Martin Waldseemuller and his associate Mathias Ringmann, prepared this edition of Ptolemy, partly at the expense of Duke Rene of Lorraine. It was brought to completion by Jacobus Eszler and Georgius Ubelin. The atlas contains the first map in an atlas entirely devoted to America (Tabula terre nove), often called the "Admiral's map" after Columbus. The map of Lotharingia (the first map of the Duchy of Lorrain), printed in black, red and olive, is one the earliest examples of color-printing. This edition was reprinted in 1520 using the same woodcut blocks.
Martin Waldseemüller (c. 1475-1520) was a sixteenth-century cosmographer best known for his 1507 world map in twelve sheets, the earliest surviving map to include the name “America.” He was an influential mapmaker during his time whose work affected many of his contemporaries and successors. Waldseemüller was born near Freiburg, in what is now southwestern Germany. His family moved to Freiburg proper when he was young and he attended university in the city beginning in 1490.
Waldseemüller gathered information about the New World discoveries and geography from St.-Dié des Vosges in Lorraine, where he was a professor of cosmography under the patronage of René II, Duke of Lorraine. He was a member of an intellectual circle who produced work from the St.-Dié Press. However, the press failed when the Duke died, and Waldseemüller moved to Strasbourg.

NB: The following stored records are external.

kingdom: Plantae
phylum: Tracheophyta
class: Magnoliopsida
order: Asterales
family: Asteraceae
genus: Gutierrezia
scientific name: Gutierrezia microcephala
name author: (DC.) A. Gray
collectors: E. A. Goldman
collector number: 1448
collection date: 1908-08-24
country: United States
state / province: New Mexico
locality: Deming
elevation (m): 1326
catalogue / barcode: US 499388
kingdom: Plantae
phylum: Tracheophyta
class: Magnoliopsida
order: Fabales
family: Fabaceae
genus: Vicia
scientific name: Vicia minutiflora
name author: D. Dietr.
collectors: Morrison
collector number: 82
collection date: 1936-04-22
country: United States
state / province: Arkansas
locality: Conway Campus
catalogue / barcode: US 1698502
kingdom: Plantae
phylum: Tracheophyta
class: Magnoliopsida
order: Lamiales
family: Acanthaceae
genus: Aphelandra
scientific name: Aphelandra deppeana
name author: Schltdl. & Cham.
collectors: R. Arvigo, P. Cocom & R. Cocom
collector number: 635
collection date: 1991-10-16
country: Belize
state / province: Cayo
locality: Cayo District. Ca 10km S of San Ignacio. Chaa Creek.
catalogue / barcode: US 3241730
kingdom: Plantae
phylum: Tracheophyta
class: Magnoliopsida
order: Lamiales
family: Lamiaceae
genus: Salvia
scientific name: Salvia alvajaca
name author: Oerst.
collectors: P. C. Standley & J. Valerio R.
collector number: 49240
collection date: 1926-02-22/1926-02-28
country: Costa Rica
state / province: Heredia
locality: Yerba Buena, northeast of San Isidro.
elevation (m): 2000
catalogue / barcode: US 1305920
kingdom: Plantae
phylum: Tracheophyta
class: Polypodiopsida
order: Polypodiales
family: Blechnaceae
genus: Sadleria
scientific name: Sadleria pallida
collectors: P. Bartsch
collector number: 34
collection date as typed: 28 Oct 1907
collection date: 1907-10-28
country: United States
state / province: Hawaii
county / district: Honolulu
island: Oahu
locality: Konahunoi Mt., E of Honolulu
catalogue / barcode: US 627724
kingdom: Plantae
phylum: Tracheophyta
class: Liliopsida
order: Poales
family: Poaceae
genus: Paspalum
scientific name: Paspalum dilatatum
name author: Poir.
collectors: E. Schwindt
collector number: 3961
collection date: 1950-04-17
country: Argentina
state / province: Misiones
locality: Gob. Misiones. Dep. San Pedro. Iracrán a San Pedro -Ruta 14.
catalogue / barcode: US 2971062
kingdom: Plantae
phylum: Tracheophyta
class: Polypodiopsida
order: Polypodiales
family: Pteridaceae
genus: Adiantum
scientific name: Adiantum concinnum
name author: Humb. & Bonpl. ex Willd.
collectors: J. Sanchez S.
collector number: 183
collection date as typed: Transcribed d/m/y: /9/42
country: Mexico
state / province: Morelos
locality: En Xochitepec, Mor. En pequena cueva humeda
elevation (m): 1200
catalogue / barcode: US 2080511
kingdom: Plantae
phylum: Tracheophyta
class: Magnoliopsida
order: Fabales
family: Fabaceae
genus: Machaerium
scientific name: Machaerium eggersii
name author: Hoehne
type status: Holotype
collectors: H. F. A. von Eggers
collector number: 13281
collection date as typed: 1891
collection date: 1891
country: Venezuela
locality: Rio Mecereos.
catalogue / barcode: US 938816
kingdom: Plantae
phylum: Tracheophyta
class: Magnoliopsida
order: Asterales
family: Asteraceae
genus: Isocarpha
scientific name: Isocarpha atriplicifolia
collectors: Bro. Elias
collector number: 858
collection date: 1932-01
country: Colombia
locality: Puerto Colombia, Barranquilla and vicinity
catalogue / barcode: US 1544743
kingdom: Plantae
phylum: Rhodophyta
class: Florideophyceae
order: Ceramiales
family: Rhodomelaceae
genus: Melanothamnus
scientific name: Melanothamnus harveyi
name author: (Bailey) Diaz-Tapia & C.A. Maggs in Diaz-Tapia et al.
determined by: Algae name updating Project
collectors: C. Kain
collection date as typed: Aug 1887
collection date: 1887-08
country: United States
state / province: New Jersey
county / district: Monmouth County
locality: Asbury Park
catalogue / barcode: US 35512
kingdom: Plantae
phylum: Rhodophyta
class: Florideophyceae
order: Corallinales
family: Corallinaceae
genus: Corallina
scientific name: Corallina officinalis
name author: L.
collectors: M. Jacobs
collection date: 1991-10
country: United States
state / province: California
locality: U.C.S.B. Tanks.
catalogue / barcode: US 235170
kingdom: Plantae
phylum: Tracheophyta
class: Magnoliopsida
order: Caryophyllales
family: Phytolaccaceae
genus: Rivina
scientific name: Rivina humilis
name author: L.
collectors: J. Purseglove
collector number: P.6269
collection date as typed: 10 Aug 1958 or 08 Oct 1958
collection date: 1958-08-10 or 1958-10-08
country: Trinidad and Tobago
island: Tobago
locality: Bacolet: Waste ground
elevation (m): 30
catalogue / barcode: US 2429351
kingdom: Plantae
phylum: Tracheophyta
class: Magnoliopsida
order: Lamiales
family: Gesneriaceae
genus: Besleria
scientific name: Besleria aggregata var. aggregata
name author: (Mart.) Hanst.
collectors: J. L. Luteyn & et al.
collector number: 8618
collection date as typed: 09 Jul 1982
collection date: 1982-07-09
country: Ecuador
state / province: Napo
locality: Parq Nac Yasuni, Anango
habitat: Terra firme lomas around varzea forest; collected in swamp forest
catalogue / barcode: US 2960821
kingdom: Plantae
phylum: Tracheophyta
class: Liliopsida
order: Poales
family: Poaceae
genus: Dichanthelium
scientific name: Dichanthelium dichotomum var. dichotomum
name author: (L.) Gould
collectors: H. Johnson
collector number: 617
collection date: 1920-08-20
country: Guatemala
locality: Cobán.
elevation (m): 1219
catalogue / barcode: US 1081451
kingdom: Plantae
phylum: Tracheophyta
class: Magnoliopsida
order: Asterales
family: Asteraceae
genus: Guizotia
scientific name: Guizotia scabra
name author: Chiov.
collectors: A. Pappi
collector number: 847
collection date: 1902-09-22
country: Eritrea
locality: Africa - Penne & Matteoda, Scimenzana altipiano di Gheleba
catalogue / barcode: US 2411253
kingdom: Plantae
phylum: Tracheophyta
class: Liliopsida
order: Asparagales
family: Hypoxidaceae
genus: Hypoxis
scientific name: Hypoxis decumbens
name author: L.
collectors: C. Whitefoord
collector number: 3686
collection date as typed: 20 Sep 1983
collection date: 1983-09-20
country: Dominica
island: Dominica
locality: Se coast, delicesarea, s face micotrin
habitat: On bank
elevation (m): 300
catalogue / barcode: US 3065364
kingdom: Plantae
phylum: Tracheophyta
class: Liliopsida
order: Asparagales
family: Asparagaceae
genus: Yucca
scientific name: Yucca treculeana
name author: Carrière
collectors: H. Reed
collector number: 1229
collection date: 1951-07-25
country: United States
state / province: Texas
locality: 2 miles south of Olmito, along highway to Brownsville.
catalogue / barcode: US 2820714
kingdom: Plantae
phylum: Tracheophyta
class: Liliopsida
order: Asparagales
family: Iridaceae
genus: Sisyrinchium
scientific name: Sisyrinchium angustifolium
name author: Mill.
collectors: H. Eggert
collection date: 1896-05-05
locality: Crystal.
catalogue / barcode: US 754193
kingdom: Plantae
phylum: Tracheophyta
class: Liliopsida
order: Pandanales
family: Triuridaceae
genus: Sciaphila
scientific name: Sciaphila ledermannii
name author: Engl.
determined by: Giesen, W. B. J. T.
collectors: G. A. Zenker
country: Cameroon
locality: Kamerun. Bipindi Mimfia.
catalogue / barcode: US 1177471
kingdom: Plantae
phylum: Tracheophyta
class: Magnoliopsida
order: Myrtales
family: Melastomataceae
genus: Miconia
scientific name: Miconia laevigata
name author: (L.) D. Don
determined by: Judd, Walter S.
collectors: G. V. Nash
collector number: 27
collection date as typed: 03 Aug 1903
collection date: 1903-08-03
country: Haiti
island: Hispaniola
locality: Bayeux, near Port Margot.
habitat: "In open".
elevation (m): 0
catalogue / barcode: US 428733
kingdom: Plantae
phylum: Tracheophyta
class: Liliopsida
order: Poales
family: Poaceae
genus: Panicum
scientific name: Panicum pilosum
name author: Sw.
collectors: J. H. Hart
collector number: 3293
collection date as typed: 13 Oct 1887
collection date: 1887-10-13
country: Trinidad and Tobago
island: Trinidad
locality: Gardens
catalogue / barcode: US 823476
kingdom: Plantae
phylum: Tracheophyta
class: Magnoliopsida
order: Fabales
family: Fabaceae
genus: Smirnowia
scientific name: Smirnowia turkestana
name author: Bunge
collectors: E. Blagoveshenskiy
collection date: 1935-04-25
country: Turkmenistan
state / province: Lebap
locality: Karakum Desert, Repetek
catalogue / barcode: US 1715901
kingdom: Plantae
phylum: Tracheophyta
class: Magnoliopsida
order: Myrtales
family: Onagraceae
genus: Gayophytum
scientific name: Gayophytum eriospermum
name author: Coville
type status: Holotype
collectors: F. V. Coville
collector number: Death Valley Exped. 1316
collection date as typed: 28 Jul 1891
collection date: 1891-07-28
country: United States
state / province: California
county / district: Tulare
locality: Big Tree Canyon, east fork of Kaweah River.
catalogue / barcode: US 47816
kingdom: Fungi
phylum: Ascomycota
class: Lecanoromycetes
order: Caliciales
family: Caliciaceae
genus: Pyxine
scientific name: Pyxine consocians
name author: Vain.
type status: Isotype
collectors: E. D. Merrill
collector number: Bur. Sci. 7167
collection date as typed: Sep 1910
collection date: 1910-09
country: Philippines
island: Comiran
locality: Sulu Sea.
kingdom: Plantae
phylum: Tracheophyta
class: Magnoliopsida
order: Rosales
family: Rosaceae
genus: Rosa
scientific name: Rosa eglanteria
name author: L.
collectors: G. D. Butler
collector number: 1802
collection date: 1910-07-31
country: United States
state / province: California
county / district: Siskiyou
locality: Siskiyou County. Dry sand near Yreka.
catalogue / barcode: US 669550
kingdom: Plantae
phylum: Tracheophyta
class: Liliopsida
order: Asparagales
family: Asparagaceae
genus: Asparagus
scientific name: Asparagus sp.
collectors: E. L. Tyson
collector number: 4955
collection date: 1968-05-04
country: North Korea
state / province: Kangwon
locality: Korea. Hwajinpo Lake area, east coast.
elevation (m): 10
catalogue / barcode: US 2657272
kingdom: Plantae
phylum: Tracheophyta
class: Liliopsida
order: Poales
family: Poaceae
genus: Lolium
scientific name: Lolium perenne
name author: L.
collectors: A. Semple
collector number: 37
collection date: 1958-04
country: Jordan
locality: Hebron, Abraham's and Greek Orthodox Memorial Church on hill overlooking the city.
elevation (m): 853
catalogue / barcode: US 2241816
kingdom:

He is best known for the 1507 map and another world projection, the Carta Marina published in 1516. He also published an edition of Ptolemy in 1513, in collaboration with Johann Schott, a friend from Freiburg and St.-Dié. Besides his innovative use of the toponym “America”, Waldseemüller was the first to create such a large printed world map, the author of the earliest known printed globe gores, the first to create a published collection of modern maps, and one of the first to create maps from ground measurements. He was knowledgeable in surveying methods and designed a quadrant and other instruments. He returned to St.-Dié late in life as canon, although he continued to return to Strasbourg for work and for carnival. He died in St.-Dié in 1520.
Waldseemuller is generally credited with having named the continent of America, based upon the then current belief that Amerigo Vespucci had been the first modern explorer to reach the continent of America in 1497, during the first of four expeditions to America which were then credited to Vespucci between 1497 and 1504. The report which described the 1497 expedition is now generally believed to be a forgery. Later in his career, Waldseemüller elected not to use the toponym for the continents, preferring to leave them unnamed. However, the name had been taken up by his contemporaries, in large part due to the influential nature of Waldseemüller’s earlier works.